In the elevator at the university today everyone is always trapped in the elevator I can smell everyone's curious smell, their pomade. Two young men get in. They are dressed in the kind of casual clothes that seem to always be dragged downwards, like a nagging child. One of them asks the other if he's Puerto Rican. He asks this in Spanish. The other shakes his head. No, I'm Jewish. Then there is this moment, me and this Jewish stranger,  like solidarity, I think, I'm Jewish too, but that's a lie too, I'm not, I'm as Jewish as I'm on faculty, really that's so true, my mother was Jewish but closeted and then converted. I maybe a bit of a Jew, wonders Sylvia. I would fail a marriage authenticity test or a college professor authenticity test as much as I would fail a Jewish authenticity test but technically I am all of these. It's a matter of degrees. The Spanish-speaking guy says, "Oh, I know a lot of Jewish jokes." The Jewish guy smiles (grimly? am I imagining?) and says "So do I." I think about how this particular elevator is always Auschwitz-like to me. We are herded in like cattle. And then the guy, despite my eye-daggers, besides the obvious way this other guy is freezing him out, begins to tell a "joke" about a "black guy and a Jew" as they both exit to the first floor. I am going to the garage. No, that's not a joke, it really happened. Just like my cousin began to make anti-Semitic comments as my uncle lay dying, the band of cousins in the hospital room, "Jew" this and "Jew" that. To Jew - to be cheap. Today I wished Happy New Year's to a student I knew was taking off for the holidays, and I felt  fraudulent, I who always urge authenticity to my students.

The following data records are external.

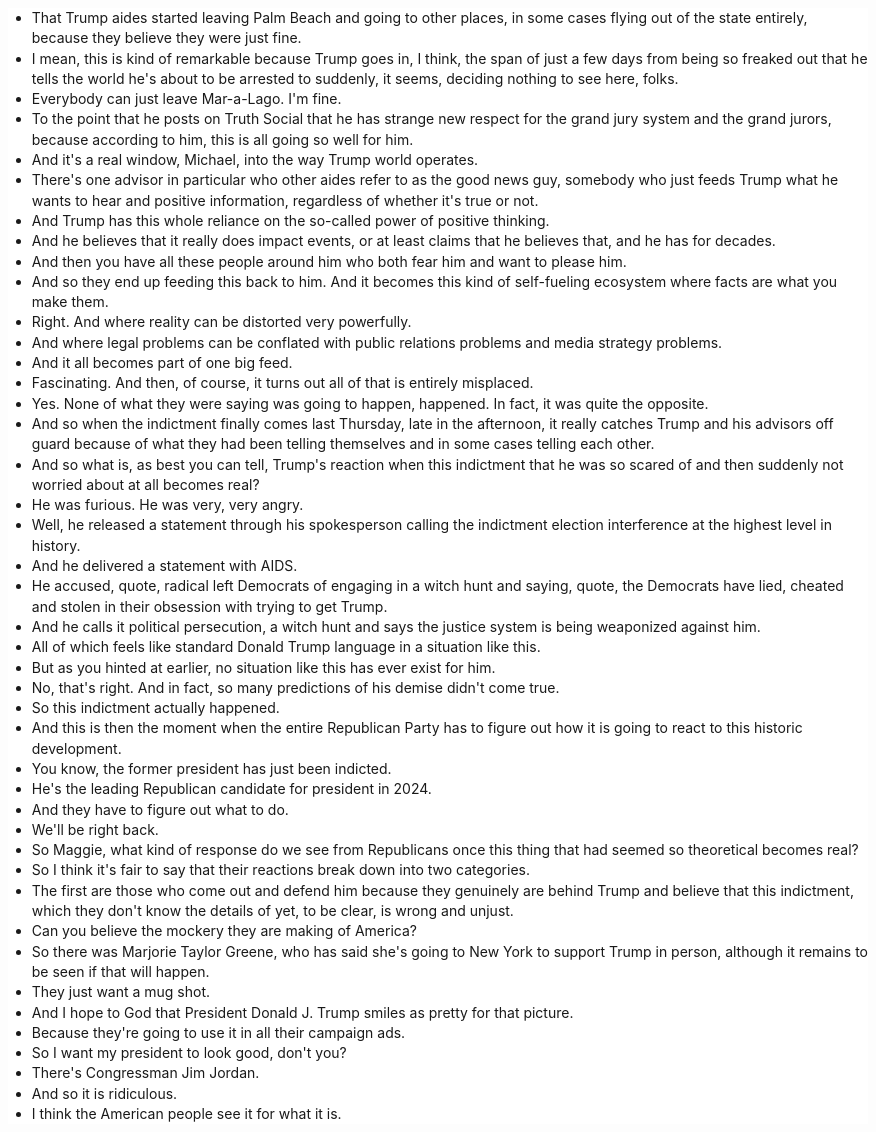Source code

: *  That Trump aides started leaving Palm Beach and going to other places, in some cases flying out of the state entirely, because they believe they were just fine.
*  I mean, this is kind of remarkable because Trump goes in, I think, the span of just a few days from being so freaked out that he tells the world he's about to be arrested to suddenly, it seems, deciding nothing to see here, folks.
*  Everybody can just leave Mar-a-Lago. I'm fine.
*  To the point that he posts on Truth Social that he has strange new respect for the grand jury system and the grand jurors, because according to him, this is all going so well for him.
*  And it's a real window, Michael, into the way Trump world operates.
*  There's one advisor in particular who other aides refer to as the good news guy, somebody who just feeds Trump what he wants to hear and positive information, regardless of whether it's true or not.
*  And Trump has this whole reliance on the so-called power of positive thinking.
*  And he believes that it really does impact events, or at least claims that he believes that, and he has for decades.
*  And then you have all these people around him who both fear him and want to please him.
*  And so they end up feeding this back to him. And it becomes this kind of self-fueling ecosystem where facts are what you make them.
*  Right. And where reality can be distorted very powerfully.
*  And where legal problems can be conflated with public relations problems and media strategy problems.
*  And it all becomes part of one big feed.
*  Fascinating. And then, of course, it turns out all of that is entirely misplaced.
*  Yes. None of what they were saying was going to happen, happened. In fact, it was quite the opposite.
*  And so when the indictment finally comes last Thursday, late in the afternoon, it really catches Trump and his advisors off guard because of what they had been telling themselves and in some cases telling each other.
*  And so what is, as best you can tell, Trump's reaction when this indictment that he was so scared of and then suddenly not worried about at all becomes real?
*  He was furious. He was very, very angry.
*  Well, he released a statement through his spokesperson calling the indictment election interference at the highest level in history.
*  And he delivered a statement with AIDS.
*  He accused, quote, radical left Democrats of engaging in a witch hunt and saying, quote, the Democrats have lied, cheated and stolen in their obsession with trying to get Trump.
*  And he calls it political persecution, a witch hunt and says the justice system is being weaponized against him.
*  All of which feels like standard Donald Trump language in a situation like this.
*  But as you hinted at earlier, no situation like this has ever exist for him.
*  No, that's right. And in fact, so many predictions of his demise didn't come true.
*  So this indictment actually happened.
*  And this is then the moment when the entire Republican Party has to figure out how it is going to react to this historic development.
*  You know, the former president has just been indicted.
*  He's the leading Republican candidate for president in 2024.
*  And they have to figure out what to do.
*  We'll be right back.
*  So Maggie, what kind of response do we see from Republicans once this thing that had seemed so theoretical becomes real?
*  So I think it's fair to say that their reactions break down into two categories.
*  The first are those who come out and defend him because they genuinely are behind Trump and believe that this indictment, which they don't know the details of yet, to be clear, is wrong and unjust.
*  Can you believe the mockery they are making of America?
*  So there was Marjorie Taylor Greene, who has said she's going to New York to support Trump in person, although it remains to be seen if that will happen.
*  They just want a mug shot.
*  And I hope to God that President Donald J. Trump smiles as pretty for that picture.
*  Because they're going to use it in all their campaign ads.
*  So I want my president to look good, don't you?
*  There's Congressman Jim Jordan.
*  And so it is ridiculous.
*  I think the American people see it for what it is.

While getting lost on the highway today I listened to writers who have won prizes being interviewed on NPR. Sometimes there is my writing life, where I write things and strange texts most don't want to read, and then other times I am in the car listening to writers being interviewed and these seem like such disparate parallel universes. A woman writer from Lahore interviewed about her historical novel spanning a century and wars and taking place in like five different countries, all impeccably characterized and researched. All evocative description and psychological acuity. That is what a novelist is I thought. Oh, I thought. That is what a novelist is. Like I am saying: Oh, that is what a chair is. That is what a book is.